The issue of whether Foster Carers should be treated as workers by Local Authorities and Fostering Agencies has once become prominent with the current case in Hampshire and a recent case in Scotland.
At Fair Ways we have discussed this issue on a number of occasions and asked our MD, Mac McHugh to provide some views on the issue:
“As both a Foster Carer and the Responsible Individual for a Fostering agency I can understand fully how complex an issue this is. Whilst I fully understand that respite and leave can be huge benefits not only to carers but to the long term stability of foster care placements, I think the issue is far more complex and has far greater implications that Foster Carers simply being treated as workers.
Let’s consider the following questions;
If re-categorised as a worker then we assume all Foster Carers would need to be paid the National Minimum Wage of £7.50 per hour?
Recent Supreme Court rulings have stated that, if there is a prospect of (staff) being woken up and expected to fulfil duties during your sleeping time, then the National Minimum Wage should apply. This would mean that all adult Foster Carers would need to be paid a minimum wage of £65,700 p.a.
Further complications would be added by the fact that the working time directive entitles workers to paid breaks, and also to rest periods between shifts. By implication someone working 24/7 would automatically become in breach of the directive.

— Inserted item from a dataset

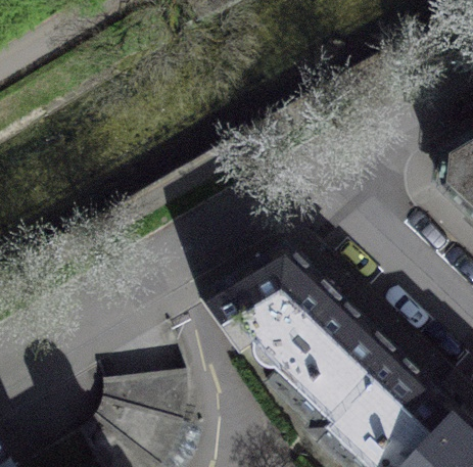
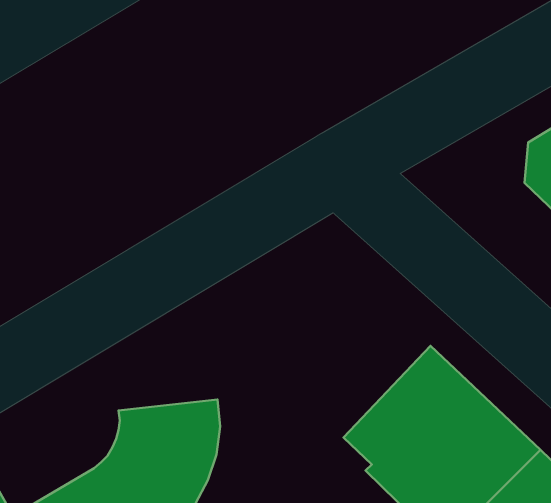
building: [206,253,370,406] -> none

If a Foster Carer is a considered a worker, then would this make their family home a place of work, subject to workplace health and safety regulations? Would this then require the imposition of fire escape signs, emergency lighting, separate fire systems and so forth? For these, and other more subtle reasons (such as consuming alcohol whilst at work etc.) it is my personal opinion that full “worker status” is simply not achievable, in any way realistic or even desirable.”